= YOUR TASK =
What lines of the material hold the string "spread"? Pull each of them out.

= RECORD SET =
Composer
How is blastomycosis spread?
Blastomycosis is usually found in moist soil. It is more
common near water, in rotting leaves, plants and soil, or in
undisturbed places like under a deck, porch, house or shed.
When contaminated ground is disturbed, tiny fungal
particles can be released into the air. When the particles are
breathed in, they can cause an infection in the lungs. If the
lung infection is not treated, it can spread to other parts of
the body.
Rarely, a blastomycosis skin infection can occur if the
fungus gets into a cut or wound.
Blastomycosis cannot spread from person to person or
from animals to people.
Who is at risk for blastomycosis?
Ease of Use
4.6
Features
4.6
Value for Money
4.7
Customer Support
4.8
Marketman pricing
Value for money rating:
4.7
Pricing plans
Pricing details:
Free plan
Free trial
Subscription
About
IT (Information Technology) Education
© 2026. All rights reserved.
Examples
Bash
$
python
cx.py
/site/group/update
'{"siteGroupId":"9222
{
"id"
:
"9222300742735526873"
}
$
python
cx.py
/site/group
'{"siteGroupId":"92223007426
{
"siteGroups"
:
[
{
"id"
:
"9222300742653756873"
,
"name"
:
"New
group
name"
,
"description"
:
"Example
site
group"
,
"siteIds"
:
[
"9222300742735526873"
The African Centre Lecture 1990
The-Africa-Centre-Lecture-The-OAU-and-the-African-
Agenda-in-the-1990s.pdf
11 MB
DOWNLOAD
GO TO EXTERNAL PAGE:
--
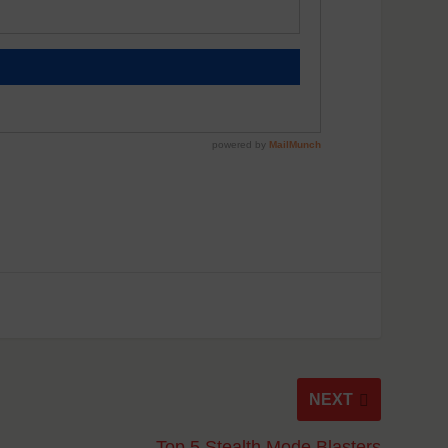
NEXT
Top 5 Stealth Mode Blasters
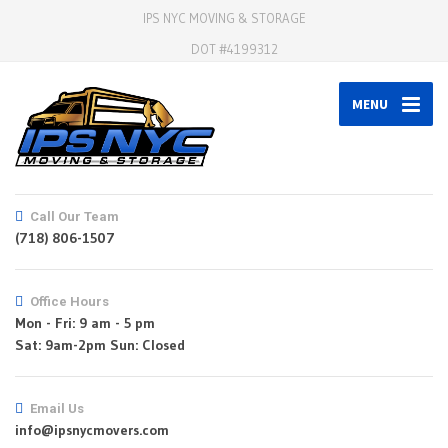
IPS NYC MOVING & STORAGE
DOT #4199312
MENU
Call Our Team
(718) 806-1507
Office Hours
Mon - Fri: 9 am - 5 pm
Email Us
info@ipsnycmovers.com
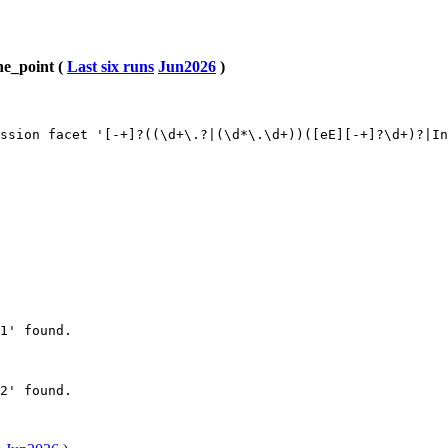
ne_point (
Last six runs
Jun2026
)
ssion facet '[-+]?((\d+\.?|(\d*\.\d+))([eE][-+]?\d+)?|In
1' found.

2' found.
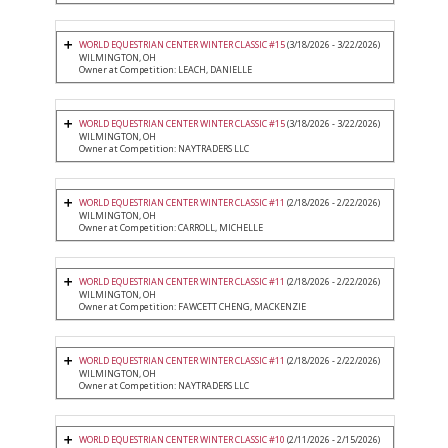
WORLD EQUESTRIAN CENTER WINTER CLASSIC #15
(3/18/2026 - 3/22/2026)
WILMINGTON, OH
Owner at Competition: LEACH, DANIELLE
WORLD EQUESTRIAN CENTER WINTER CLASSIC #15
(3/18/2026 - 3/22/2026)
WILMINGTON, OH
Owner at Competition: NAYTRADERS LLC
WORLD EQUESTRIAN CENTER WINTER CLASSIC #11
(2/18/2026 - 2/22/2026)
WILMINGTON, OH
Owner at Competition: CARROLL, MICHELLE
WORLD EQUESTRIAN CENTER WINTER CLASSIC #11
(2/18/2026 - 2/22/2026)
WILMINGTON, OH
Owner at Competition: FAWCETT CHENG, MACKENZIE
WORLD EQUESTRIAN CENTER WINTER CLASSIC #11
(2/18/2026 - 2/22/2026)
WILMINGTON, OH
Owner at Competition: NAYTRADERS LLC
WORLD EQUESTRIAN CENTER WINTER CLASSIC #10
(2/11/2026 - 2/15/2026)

= TASK OUTPUT =
How is blastomycosis spread?
lung infection is not treated, it can spread to other parts of
Blastomycosis cannot spread from person to person or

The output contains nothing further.